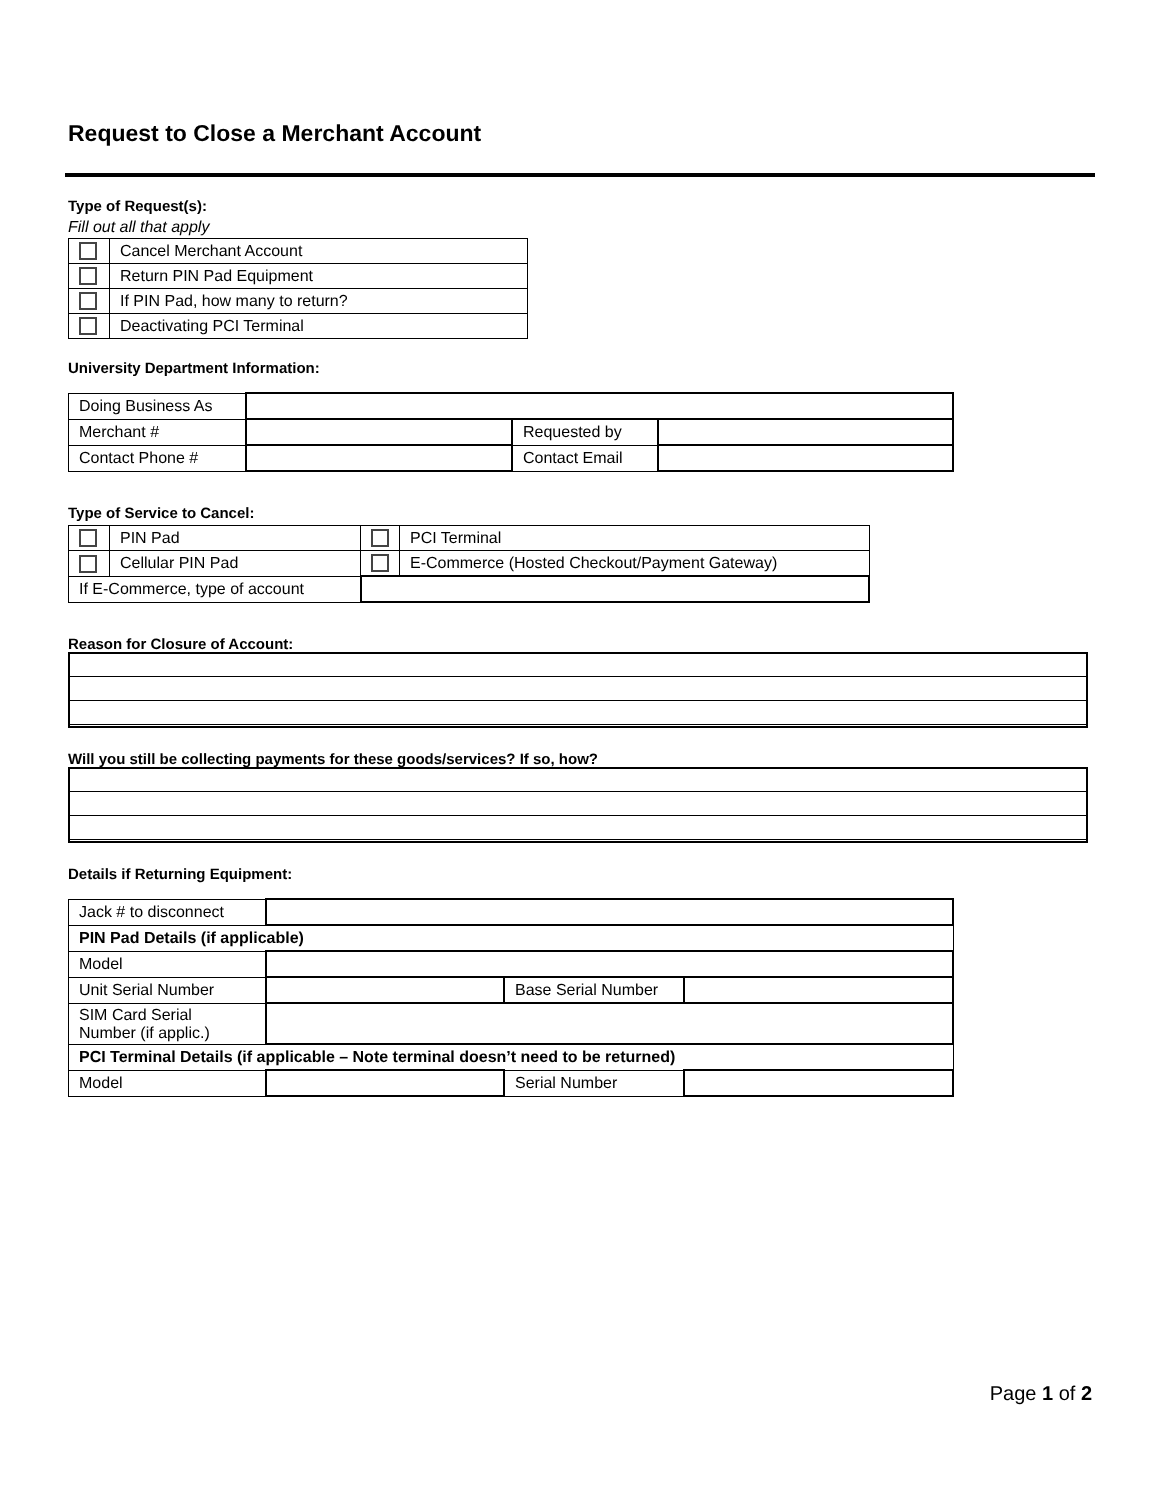Request to Close a Merchant Account
Type of Request(s):
Fill out all that apply
| | Cancel Merchant Account |
| | Return PIN Pad Equipment |
| | If PIN Pad, how many to return? |
| | Deactivating PCI Terminal |
University Department Information:
| Doing Business As | | | |
| Merchant # | | Requested by | |
| Contact Phone # | | Contact Email | |
Type of Service to Cancel:
| | PIN Pad | | PCI Terminal |
| | Cellular PIN Pad | | E-Commerce (Hosted Checkout/Payment Gateway) |
| If E-Commerce, type of account | | | |
Reason for Closure of Account:
Will you still be collecting payments for these goods/services? If so, how?
Details if Returning Equipment:
| Jack # to disconnect | | | |
| PIN Pad Details (if applicable) | | | |
| Model | | | |
| Unit Serial Number | | Base Serial Number | |
| SIM Card Serial Number (if applic.) | | | |
| PCI Terminal Details (if applicable – Note terminal doesn’t need to be returned) | | | |
| Model | | Serial Number | |
Page 1 of 2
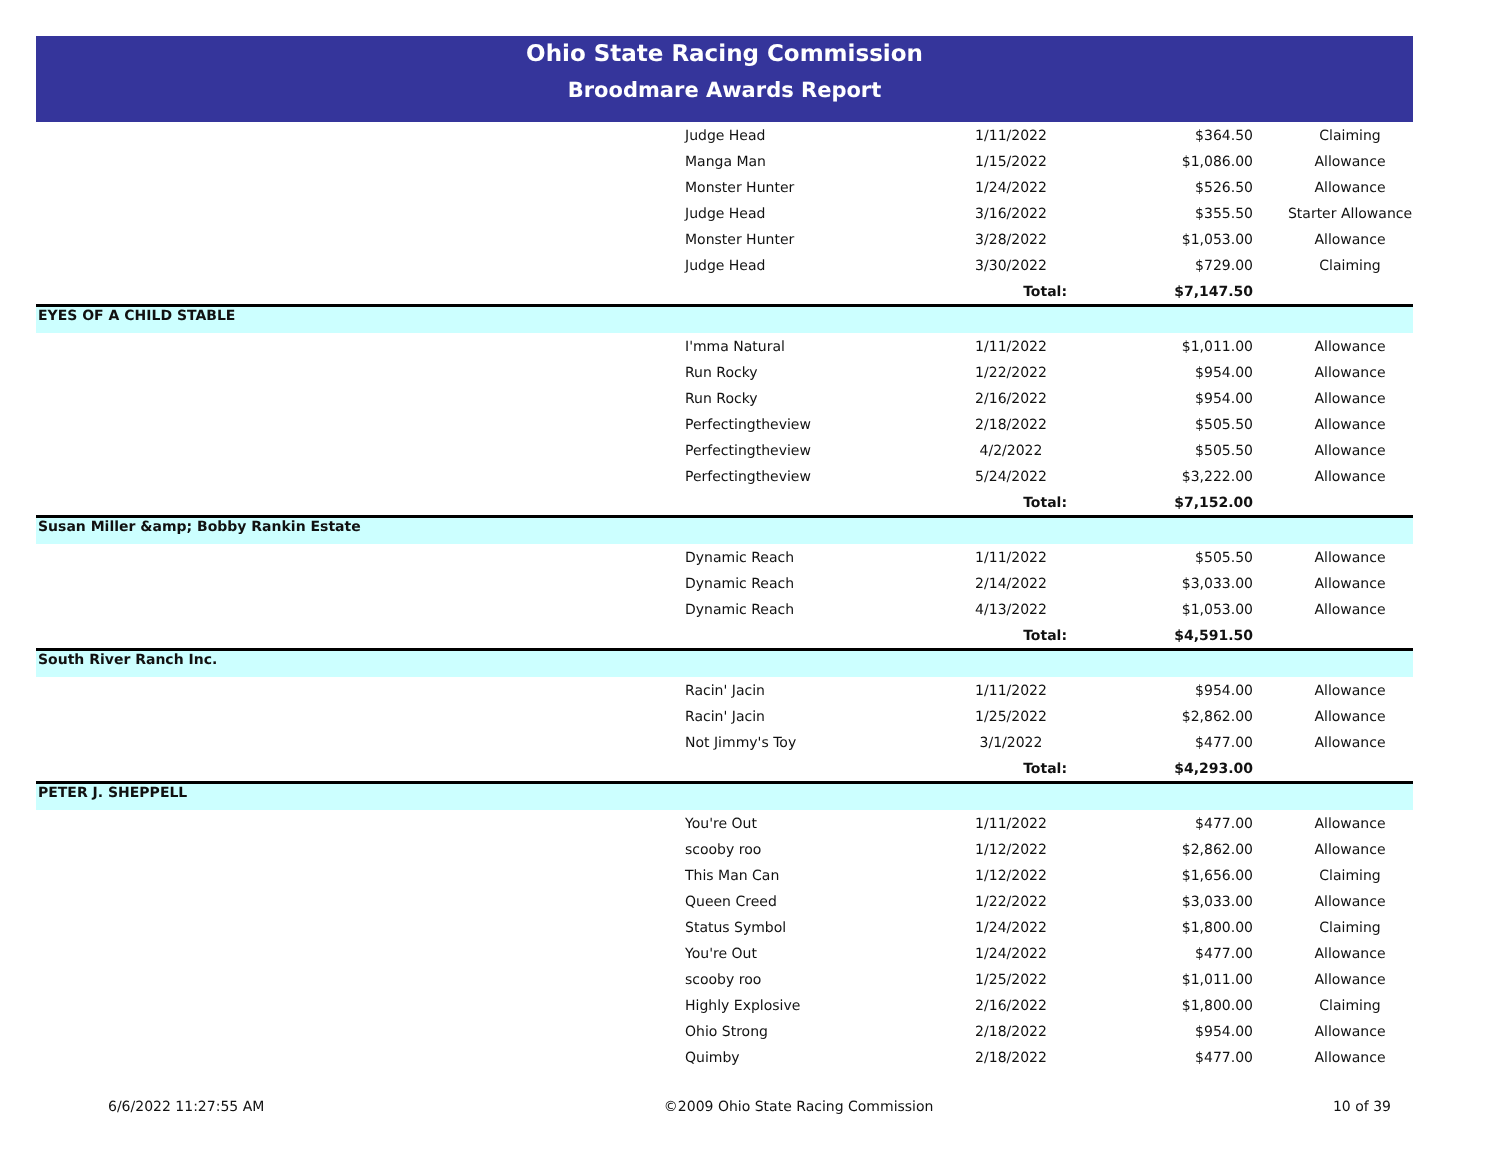Ohio State Racing Commission
Broodmare Awards Report
| | Judge Head | 1/11/2022 | $364.50 | Claiming |
| | Manga Man | 1/15/2022 | $1,086.00 | Allowance |
| | Monster Hunter | 1/24/2022 | $526.50 | Allowance |
| | Judge Head | 3/16/2022 | $355.50 | Starter Allowance |
| | Monster Hunter | 3/28/2022 | $1,053.00 | Allowance |
| | Judge Head | 3/30/2022 | $729.00 | Claiming |
| | | Total: | $7,147.50 | |
| EYES OF A CHILD STABLE | | | | |
| | I'mma Natural | 1/11/2022 | $1,011.00 | Allowance |
| | Run Rocky | 1/22/2022 | $954.00 | Allowance |
| | Run Rocky | 2/16/2022 | $954.00 | Allowance |
| | Perfectingtheview | 2/18/2022 | $505.50 | Allowance |
| | Perfectingtheview | 4/2/2022 | $505.50 | Allowance |
| | Perfectingtheview | 5/24/2022 | $3,222.00 | Allowance |
| | | Total: | $7,152.00 | |
| Susan Miller &amp; Bobby Rankin Estate | | | | |
| | Dynamic Reach | 1/11/2022 | $505.50 | Allowance |
| | Dynamic Reach | 2/14/2022 | $3,033.00 | Allowance |
| | Dynamic Reach | 4/13/2022 | $1,053.00 | Allowance |
| | | Total: | $4,591.50 | |
| South River Ranch Inc. | | | | |
| | Racin' Jacin | 1/11/2022 | $954.00 | Allowance |
| | Racin' Jacin | 1/25/2022 | $2,862.00 | Allowance |
| | Not Jimmy's Toy | 3/1/2022 | $477.00 | Allowance |
| | | Total: | $4,293.00 | |
| PETER J. SHEPPELL | | | | |
| | You're Out | 1/11/2022 | $477.00 | Allowance |
| | scooby roo | 1/12/2022 | $2,862.00 | Allowance |
| | This Man Can | 1/12/2022 | $1,656.00 | Claiming |
| | Queen Creed | 1/22/2022 | $3,033.00 | Allowance |
| | Status Symbol | 1/24/2022 | $1,800.00 | Claiming |
| | You're Out | 1/24/2022 | $477.00 | Allowance |
| | scooby roo | 1/25/2022 | $1,011.00 | Allowance |
| | Highly Explosive | 2/16/2022 | $1,800.00 | Claiming |
| | Ohio Strong | 2/18/2022 | $954.00 | Allowance |
| | Quimby | 2/18/2022 | $477.00 | Allowance |
6/6/2022 11:27:55 AM ©2009 Ohio State Racing Commission 10 of 39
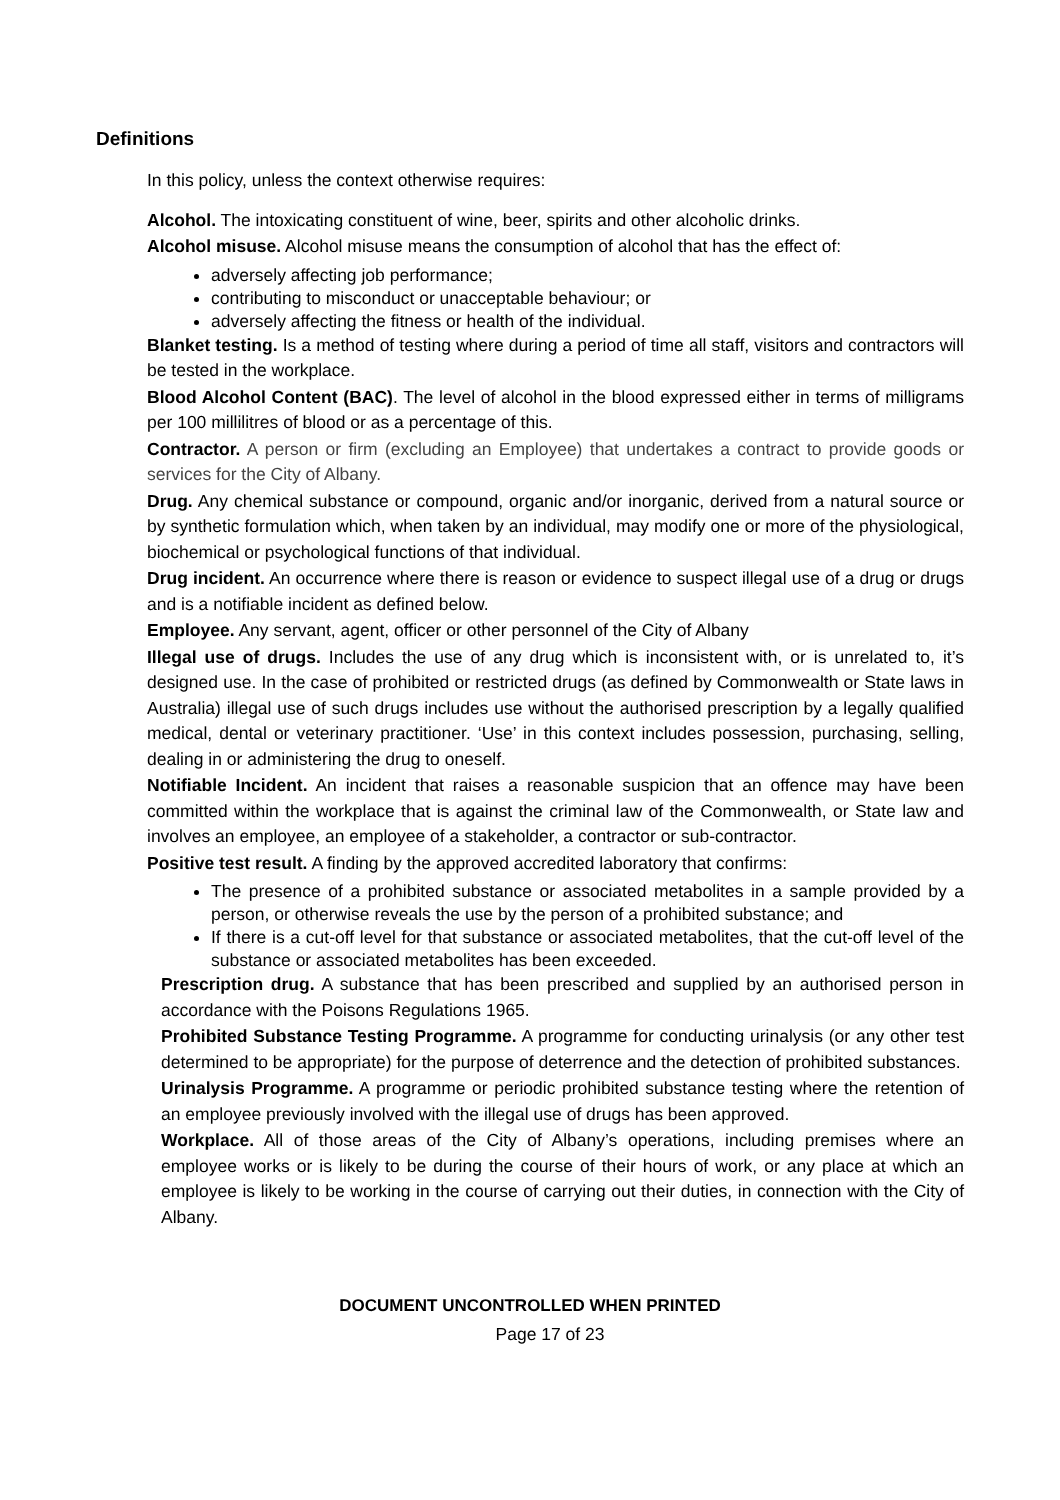Definitions
In this policy, unless the context otherwise requires:
Alcohol. The intoxicating constituent of wine, beer, spirits and other alcoholic drinks.
Alcohol misuse. Alcohol misuse means the consumption of alcohol that has the effect of:
adversely affecting job performance;
contributing to misconduct or unacceptable behaviour; or
adversely affecting the fitness or health of the individual.
Blanket testing. Is a method of testing where during a period of time all staff, visitors and contractors will be tested in the workplace.
Blood Alcohol Content (BAC). The level of alcohol in the blood expressed either in terms of milligrams per 100 millilitres of blood or as a percentage of this.
Contractor. A person or firm (excluding an Employee) that undertakes a contract to provide goods or services for the City of Albany.
Drug. Any chemical substance or compound, organic and/or inorganic, derived from a natural source or by synthetic formulation which, when taken by an individual, may modify one or more of the physiological, biochemical or psychological functions of that individual.
Drug incident. An occurrence where there is reason or evidence to suspect illegal use of a drug or drugs and is a notifiable incident as defined below.
Employee. Any servant, agent, officer or other personnel of the City of Albany
Illegal use of drugs. Includes the use of any drug which is inconsistent with, or is unrelated to, it’s designed use. In the case of prohibited or restricted drugs (as defined by Commonwealth or State laws in Australia) illegal use of such drugs includes use without the authorised prescription by a legally qualified medical, dental or veterinary practitioner. ‘Use’ in this context includes possession, purchasing, selling, dealing in or administering the drug to oneself.
Notifiable Incident. An incident that raises a reasonable suspicion that an offence may have been committed within the workplace that is against the criminal law of the Commonwealth, or State law and involves an employee, an employee of a stakeholder, a contractor or sub-contractor.
Positive test result. A finding by the approved accredited laboratory that confirms:
The presence of a prohibited substance or associated metabolites in a sample provided by a person, or otherwise reveals the use by the person of a prohibited substance; and
If there is a cut-off level for that substance or associated metabolites, that the cut-off level of the substance or associated metabolites has been exceeded.
Prescription drug. A substance that has been prescribed and supplied by an authorised person in accordance with the Poisons Regulations 1965.
Prohibited Substance Testing Programme. A programme for conducting urinalysis (or any other test determined to be appropriate) for the purpose of deterrence and the detection of prohibited substances.
Urinalysis Programme. A programme or periodic prohibited substance testing where the retention of an employee previously involved with the illegal use of drugs has been approved.
Workplace. All of those areas of the City of Albany’s operations, including premises where an employee works or is likely to be during the course of their hours of work, or any place at which an employee is likely to be working in the course of carrying out their duties, in connection with the City of Albany.
DOCUMENT UNCONTROLLED WHEN PRINTED
Page 17 of 23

----

◆ Exercise ◆
Answer required as a bare number: state how many lines in the material contain the word "Reach".

◆ Result below ◆
3